Hospitality entrepreneurs should take a cue or two from the unique Googie architecture that sets these diners apart from the modern restaurants they neighbour. Too often in the US’ franchise-dominated hospitality industry, individuality is driven out of the design brief in favour of the value engineering that uniform fit-outs offer. We praise those in hospitality who are willing to invest in architecture that presents the unexpected, rather than a brand-washed experience. Googie efforts never fail to raise a smile, proving that variety is the key ingredient when it comes to good dining.

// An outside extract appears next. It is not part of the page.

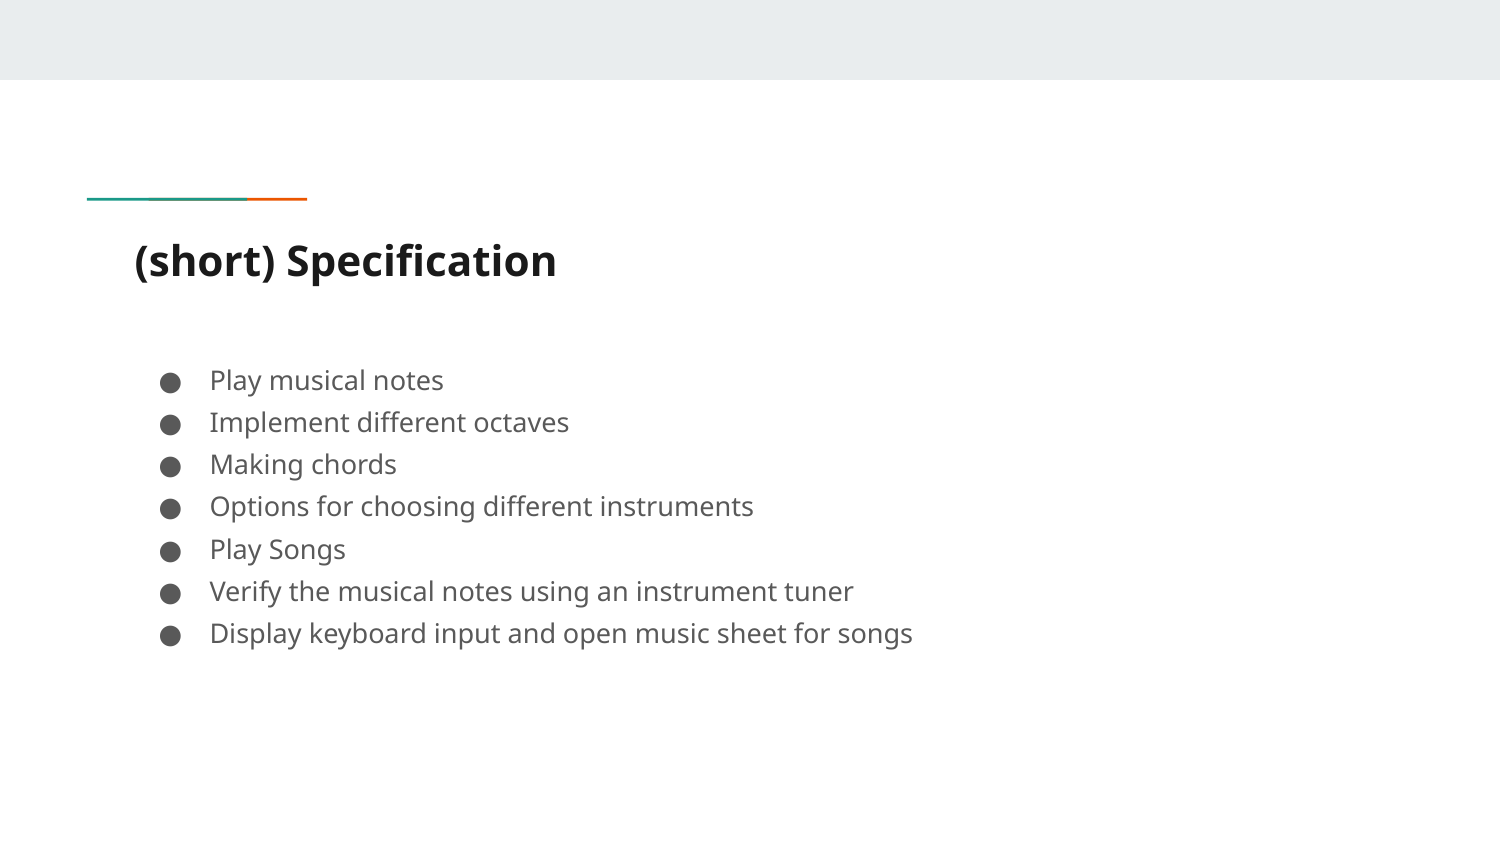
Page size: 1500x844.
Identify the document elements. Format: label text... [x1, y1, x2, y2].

Why was the Googie coffee-shop style so short-lived? Having kicked off in the late 1940s, by the 1960s it had evolved into what Chris Nichols calls “grand baroque monstrosities”. A big reason for the demise was the mass expansion of fast- food chains that took many of the Googie coffee shop’s ideas and reproduced them on a vast (and cheaper) scale. In those early days fast-food chains also copied what Nichols calls the “architectural integrity” of Googie coffee shops. That’s apparent at the oldest remaining McDonald’s (the third ever built) from 1953, located just outside LA and designed by Stanley Clark Meston.
Sign of the times:
Googie’s neon signs stand out for their bright colours – especially at night, of course – and their sheer exuberance. The aim? Get passing drivers’ attention by standing out from the crowd. Armét & Davis often went for angular, hand-drawn custom fonts. And then there’s Harry Harrison’s 1957 edifice, Chips, where the individual letters are mounted on the roof, angled to feel like they are moving with you.